By adapting a microscope to a bellows camera, Bentley became the first person to photograph a snowflake. That happened in 1885, when he was 19 years old. But it wasn't easy.
It took trial and error during one winter and part of the next before Bentley captured his first image of a snowflake. When he finally succeeded, he was ecstatic. "I felt almost like falling on my knees beside that apparatus and worshipping it!" he wrote.
For the next 45 years, Bentley took photomicrographs (photographs taken with the help of a microscope) of snowflakes. He steadily added to his collection of images, which would eventually total more than 5,000.
Universities bought copies of his pictures, and magazines published Bentley's articles. The Vermont farmer gained the respect of leading scientists. But Bentley wasn't after fame or money. He actually lost money on his photomicrographs, which were expensive to print. (He sold them for only 5 cents apiece.)
"I am a poor man," he wrote, "except in the satisfaction I get out of my work. In that respect I am one of the richest men in the world."

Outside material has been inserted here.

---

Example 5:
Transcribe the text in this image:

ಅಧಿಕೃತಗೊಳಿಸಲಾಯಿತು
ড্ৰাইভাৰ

Bentley loved sharing with people the beauty of snowflakes. That's why in 1931, he put more than 2,000 snowflake pictures into a book, "Snow Crystals." It still inspires scientists and artists today.
For every photo Bentley took, he made detailed notes on weather conditions at the time, including the part of the storm from which the snowflake came. He also learned that snowflakes are shaped by varied atmospheric conditions that they pass through on their way to earth, such as air temperature and humidity.